WORK REQUEST =>
Please return every line in the entries below with the word "vous" in it.

======

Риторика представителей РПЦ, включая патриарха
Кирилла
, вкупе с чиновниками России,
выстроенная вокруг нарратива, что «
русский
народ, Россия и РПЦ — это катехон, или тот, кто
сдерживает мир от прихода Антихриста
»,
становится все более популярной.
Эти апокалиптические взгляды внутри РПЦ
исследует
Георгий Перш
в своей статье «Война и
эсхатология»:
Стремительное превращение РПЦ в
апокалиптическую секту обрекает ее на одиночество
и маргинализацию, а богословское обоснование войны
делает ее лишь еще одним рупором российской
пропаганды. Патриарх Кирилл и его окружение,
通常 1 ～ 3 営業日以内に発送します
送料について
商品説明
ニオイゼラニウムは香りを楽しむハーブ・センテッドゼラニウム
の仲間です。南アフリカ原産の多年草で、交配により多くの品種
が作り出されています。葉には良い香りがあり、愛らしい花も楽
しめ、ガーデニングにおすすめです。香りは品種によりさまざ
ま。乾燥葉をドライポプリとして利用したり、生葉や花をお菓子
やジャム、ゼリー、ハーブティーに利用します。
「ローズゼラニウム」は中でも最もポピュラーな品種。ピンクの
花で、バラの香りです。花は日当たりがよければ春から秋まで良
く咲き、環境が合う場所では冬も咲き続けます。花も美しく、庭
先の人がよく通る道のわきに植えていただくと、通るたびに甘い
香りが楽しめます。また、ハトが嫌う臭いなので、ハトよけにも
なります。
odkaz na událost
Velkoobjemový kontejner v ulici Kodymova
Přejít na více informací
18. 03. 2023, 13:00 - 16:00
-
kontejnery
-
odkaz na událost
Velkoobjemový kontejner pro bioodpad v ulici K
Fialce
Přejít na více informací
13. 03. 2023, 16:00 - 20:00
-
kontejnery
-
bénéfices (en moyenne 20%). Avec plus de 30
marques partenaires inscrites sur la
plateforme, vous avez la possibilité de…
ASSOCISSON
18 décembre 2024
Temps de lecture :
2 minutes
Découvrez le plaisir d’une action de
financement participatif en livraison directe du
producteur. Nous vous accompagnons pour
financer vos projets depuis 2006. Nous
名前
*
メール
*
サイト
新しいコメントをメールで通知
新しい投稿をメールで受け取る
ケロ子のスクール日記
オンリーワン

======

OUTPUT BELOW =>
plateforme, vous avez la possibilité de…
producteur. Nous vous accompagnons pour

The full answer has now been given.